-- What to produce --
Copy out the items' lines verbatim, starting at the line that has "order: Sapindales" and stopping after the line that has "order: Myrtales".

-- Extracted information --
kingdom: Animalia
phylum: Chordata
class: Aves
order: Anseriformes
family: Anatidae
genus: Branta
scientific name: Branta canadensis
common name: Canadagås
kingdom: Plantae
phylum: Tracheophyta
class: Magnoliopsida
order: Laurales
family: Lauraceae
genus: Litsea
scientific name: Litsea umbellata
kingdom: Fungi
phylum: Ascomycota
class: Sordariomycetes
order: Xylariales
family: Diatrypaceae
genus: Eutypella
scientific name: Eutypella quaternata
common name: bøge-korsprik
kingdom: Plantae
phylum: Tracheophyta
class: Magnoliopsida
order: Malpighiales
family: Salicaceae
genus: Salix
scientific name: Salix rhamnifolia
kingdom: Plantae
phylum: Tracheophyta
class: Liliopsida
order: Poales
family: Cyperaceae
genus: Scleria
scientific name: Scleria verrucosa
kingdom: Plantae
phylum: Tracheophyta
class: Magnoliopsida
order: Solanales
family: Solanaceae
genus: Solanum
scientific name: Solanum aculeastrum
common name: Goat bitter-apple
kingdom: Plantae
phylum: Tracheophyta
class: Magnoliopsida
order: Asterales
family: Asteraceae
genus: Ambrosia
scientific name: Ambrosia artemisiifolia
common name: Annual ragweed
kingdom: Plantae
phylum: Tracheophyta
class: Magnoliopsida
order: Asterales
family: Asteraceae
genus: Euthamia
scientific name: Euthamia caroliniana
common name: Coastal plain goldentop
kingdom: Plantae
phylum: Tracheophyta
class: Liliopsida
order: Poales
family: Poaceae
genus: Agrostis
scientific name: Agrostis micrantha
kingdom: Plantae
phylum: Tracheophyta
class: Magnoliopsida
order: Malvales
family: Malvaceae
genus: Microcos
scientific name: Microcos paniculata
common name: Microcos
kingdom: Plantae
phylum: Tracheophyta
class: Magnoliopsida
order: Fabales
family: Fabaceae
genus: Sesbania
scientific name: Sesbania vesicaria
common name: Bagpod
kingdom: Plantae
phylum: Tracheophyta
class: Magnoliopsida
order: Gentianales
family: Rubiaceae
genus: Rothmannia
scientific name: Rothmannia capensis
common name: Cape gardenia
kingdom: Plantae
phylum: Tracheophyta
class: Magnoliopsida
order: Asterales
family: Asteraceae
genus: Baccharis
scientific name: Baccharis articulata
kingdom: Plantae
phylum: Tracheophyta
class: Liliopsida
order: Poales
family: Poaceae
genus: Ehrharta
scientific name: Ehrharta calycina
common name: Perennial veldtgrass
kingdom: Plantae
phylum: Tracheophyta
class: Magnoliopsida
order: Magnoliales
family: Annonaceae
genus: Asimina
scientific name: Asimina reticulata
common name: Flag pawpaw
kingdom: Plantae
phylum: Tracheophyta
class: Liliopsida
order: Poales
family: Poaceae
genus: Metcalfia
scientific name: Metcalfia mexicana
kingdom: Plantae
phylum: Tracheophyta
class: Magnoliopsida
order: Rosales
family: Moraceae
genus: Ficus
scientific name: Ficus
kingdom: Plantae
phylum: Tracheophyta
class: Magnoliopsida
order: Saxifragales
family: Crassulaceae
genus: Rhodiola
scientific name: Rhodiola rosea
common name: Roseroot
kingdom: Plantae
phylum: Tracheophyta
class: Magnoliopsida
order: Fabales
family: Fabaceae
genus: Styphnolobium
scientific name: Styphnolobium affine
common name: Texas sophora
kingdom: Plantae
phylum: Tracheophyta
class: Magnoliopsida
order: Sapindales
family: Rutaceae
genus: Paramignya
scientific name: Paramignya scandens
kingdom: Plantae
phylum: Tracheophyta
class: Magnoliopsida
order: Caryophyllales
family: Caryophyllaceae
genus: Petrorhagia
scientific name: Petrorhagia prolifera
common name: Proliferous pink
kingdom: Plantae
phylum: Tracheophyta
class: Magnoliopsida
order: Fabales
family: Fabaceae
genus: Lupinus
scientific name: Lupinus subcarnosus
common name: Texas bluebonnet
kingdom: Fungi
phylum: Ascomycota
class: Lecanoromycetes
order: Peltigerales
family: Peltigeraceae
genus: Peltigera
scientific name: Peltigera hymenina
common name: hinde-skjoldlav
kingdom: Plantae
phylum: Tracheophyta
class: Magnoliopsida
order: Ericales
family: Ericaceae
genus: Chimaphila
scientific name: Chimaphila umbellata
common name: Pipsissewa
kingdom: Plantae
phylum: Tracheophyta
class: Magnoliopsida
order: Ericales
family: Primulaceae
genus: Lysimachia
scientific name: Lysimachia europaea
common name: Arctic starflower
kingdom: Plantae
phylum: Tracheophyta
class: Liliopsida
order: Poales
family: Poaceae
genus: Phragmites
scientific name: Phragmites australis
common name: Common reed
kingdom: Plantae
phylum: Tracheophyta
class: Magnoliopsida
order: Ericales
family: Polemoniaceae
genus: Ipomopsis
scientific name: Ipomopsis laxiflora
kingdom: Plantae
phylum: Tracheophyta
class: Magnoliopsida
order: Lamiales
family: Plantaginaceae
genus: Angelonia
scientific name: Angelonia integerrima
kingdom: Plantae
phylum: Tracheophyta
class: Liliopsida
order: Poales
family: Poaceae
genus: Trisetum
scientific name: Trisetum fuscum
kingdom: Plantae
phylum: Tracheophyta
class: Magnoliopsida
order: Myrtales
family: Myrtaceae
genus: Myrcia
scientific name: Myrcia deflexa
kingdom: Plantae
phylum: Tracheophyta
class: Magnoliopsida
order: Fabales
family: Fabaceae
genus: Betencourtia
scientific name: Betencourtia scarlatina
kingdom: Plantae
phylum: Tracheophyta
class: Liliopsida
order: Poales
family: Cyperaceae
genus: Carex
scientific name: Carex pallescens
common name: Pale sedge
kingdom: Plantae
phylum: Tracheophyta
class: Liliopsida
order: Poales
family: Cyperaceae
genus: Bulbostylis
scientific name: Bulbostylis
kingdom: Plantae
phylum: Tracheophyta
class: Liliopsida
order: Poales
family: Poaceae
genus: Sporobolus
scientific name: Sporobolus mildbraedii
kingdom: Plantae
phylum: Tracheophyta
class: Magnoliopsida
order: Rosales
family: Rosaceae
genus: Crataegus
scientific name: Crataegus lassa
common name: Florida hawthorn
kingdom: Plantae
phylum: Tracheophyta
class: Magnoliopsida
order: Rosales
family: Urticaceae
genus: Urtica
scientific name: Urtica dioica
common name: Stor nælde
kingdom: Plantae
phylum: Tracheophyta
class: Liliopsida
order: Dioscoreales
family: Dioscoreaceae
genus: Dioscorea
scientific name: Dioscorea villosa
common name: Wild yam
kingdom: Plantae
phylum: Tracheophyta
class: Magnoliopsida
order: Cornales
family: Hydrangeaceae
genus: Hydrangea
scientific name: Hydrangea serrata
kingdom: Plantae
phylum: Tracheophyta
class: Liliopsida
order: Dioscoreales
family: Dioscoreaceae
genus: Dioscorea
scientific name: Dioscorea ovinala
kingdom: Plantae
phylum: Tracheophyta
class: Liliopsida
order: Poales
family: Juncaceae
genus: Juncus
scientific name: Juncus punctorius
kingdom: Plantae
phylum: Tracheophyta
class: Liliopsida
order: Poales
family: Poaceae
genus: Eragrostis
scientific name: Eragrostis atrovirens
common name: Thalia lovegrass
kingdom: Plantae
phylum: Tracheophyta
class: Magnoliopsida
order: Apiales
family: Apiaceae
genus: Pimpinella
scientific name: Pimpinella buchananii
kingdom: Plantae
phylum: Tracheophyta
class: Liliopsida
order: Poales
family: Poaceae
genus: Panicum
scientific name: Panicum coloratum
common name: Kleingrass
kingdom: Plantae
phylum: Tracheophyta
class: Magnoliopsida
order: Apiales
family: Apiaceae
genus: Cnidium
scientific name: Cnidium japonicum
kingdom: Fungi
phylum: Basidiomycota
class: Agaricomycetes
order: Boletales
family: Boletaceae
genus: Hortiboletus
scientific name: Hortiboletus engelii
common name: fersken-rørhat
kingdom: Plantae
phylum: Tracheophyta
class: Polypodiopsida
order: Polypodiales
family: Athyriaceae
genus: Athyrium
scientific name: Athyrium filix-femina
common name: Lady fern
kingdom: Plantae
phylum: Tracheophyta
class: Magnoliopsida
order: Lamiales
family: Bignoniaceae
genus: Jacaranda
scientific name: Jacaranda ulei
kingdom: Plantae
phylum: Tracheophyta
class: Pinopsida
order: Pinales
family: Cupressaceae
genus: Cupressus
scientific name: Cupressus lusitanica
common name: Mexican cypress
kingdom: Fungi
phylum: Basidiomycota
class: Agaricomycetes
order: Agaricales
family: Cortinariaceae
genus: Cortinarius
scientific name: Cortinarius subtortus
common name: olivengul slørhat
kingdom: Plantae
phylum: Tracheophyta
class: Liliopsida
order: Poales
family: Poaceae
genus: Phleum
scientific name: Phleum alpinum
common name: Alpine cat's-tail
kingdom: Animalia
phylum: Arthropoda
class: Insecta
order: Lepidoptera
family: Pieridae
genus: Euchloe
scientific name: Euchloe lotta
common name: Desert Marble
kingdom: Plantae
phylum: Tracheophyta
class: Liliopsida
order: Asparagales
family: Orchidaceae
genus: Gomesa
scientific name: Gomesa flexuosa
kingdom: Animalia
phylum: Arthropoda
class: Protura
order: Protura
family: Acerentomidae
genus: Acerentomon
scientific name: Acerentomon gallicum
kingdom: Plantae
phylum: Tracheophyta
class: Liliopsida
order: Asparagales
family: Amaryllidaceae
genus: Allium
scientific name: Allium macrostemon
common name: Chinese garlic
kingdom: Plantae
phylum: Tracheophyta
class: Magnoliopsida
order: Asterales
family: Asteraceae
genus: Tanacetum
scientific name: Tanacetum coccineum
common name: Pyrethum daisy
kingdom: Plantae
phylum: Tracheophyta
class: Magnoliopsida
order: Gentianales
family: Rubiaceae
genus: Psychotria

-- Result for this task --
order: Sapindales
family: Rutaceae
genus: Paramignya
scientific name: Paramignya scandens
kingdom: Plantae
phylum: Tracheophyta
class: Magnoliopsida
order: Caryophyllales
family: Caryophyllaceae
genus: Petrorhagia
scientific name: Petrorhagia prolifera
common name: Proliferous pink
kingdom: Plantae
phylum: Tracheophyta
class: Magnoliopsida
order: Fabales
family: Fabaceae
genus: Lupinus
scientific name: Lupinus subcarnosus
common name: Texas bluebonnet
kingdom: Fungi
phylum: Ascomycota
class: Lecanoromycetes
order: Peltigerales
family: Peltigeraceae
genus: Peltigera
scientific name: Peltigera hymenina
common name: hinde-skjoldlav
kingdom: Plantae
phylum: Tracheophyta
class: Magnoliopsida
order: Ericales
family: Ericaceae
genus: Chimaphila
scientific name: Chimaphila umbellata
common name: Pipsissewa
kingdom: Plantae
phylum: Tracheophyta
class: Magnoliopsida
order: Ericales
family: Primulaceae
genus: Lysimachia
scientific name: Lysimachia europaea
common name: Arctic starflower
kingdom: Plantae
phylum: Tracheophyta
class: Liliopsida
order: Poales
family: Poaceae
genus: Phragmites
scientific name: Phragmites australis
common name: Common reed
kingdom: Plantae
phylum: Tracheophyta
class: Magnoliopsida
order: Ericales
family: Polemoniaceae
genus: Ipomopsis
scientific name: Ipomopsis laxiflora
kingdom: Plantae
phylum: Tracheophyta
class: Magnoliopsida
order: Lamiales
family: Plantaginaceae
genus: Angelonia
scientific name: Angelonia integerrima
kingdom: Plantae
phylum: Tracheophyta
class: Liliopsida
order: Poales
family: Poaceae
genus: Trisetum
scientific name: Trisetum fuscum
kingdom: Plantae
phylum: Tracheophyta
class: Magnoliopsida
order: Myrtales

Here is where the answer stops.